Les politiques keynésiennes reposent parfois sur du néo-protectionnisme, la mondialisation étant


accusée de créer du chômage chez les travailleurs peu qualifiés, et réduisant la force du
multiplicateur en économie ouverte (1/(1-c+m)).

2.4- Politiques actives et politiques passives de l’emploi

On résume parfois les politiques menées depuis l’apparition du chômage de masse en 1974 pa
l’opposition entre politiques passives et politiques actives :

 Les politiques passives n’agissent pas sur l’emploi mais sur le sort des chômeurs :
indemnisation des chômeurs, formation des chômeurs, dispense de recherche d’emploi pour
les plus jeunes (en leur offrant des formations) ou les plus âgés (pré-retraite).
 Les politiques actives visent à créer des emplois et à rendre plus actif le marché du travail :
partage du travail, relance de l’activité, flexibilité, réduction du chômage frictionnel (en
développement la formation pour accroître la mobilité professionnelle ; en facilitant la
mobilité géographique).

2.5- Des pistes non encore explorées

1. la taxation des licenciements : le chômage créant des externalités


négatives, il se produit un hiatus entre l’optimum privé de la firme, et
l’optimum social ou collectif. Pour en tenir compte il conviendrait de taxer
les entreprises qui licencient et d’accorder une ristourne de cotisation aux
entreprises qui n’ont pas licencié depuis plusieurs années (système de
bonus-malus). Taxe Pigou proposée par Jean Tirole (prix Nobel 2014)
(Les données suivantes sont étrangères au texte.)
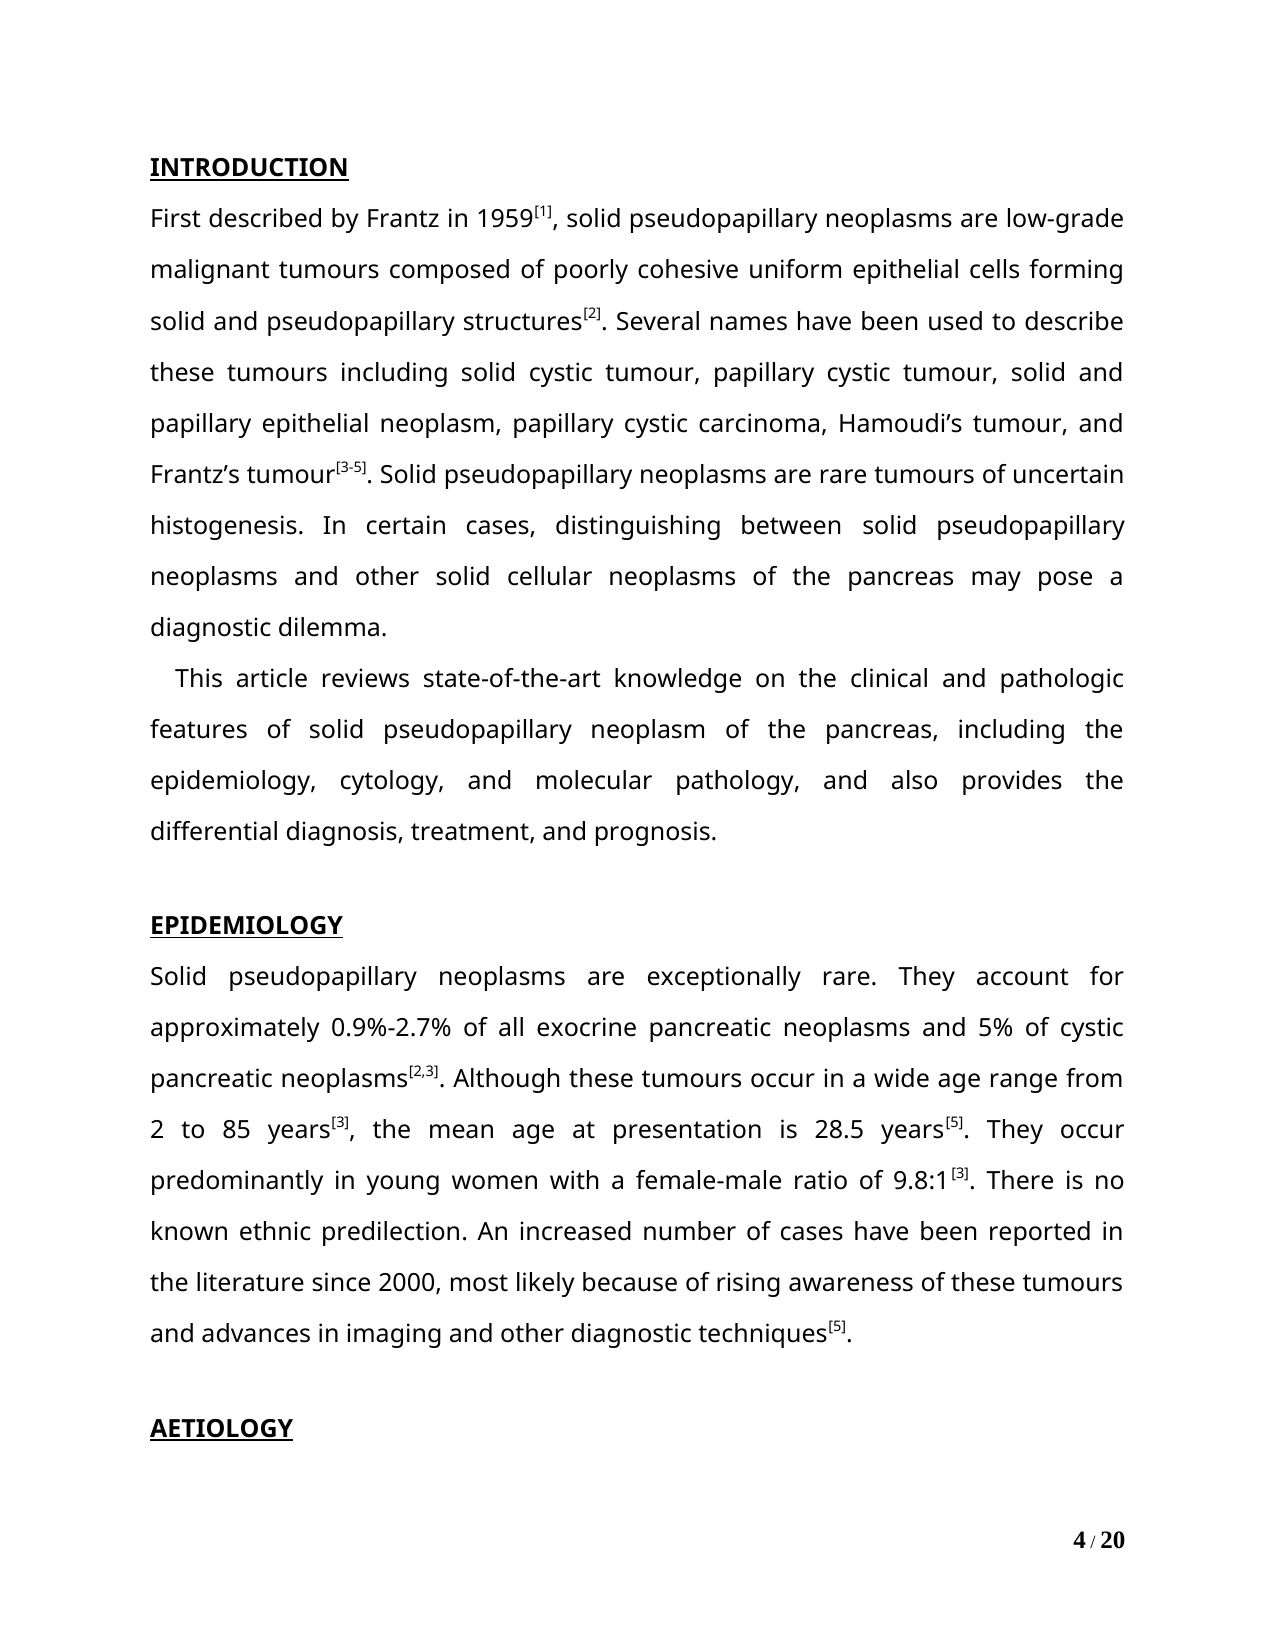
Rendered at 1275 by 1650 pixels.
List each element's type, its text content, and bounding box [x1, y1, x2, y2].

2. la flex-sécurité à la danoise : les Danois ont un faible taux de


chômage, ce qui fait que nombreux s’intéressent à la façon dont fonctionne
leur marché du travail. Le système combien flexibilité totale (licenciement
sans préavis possible) et sécurité (forte allocation-chômage, proche de 100
% de l’ancien salaire, avec cependant une forte incitation pour accepter les
nouvelles offres d’emploi). Dès lors, ce système se rapproche du modèle
néo-classique : les entreprises n’hésitent pas à embaucher car elles pourront
licencier dès le moindre ralentissement de la conjoncture : les salariés voient
cependant leur revenu sécurisé. Le marché du travail devient ainsi très
fluide : forte probabilité d’être au chômage mais en même temps faible
durée du chômage et faible impact sur le revenu du salarié.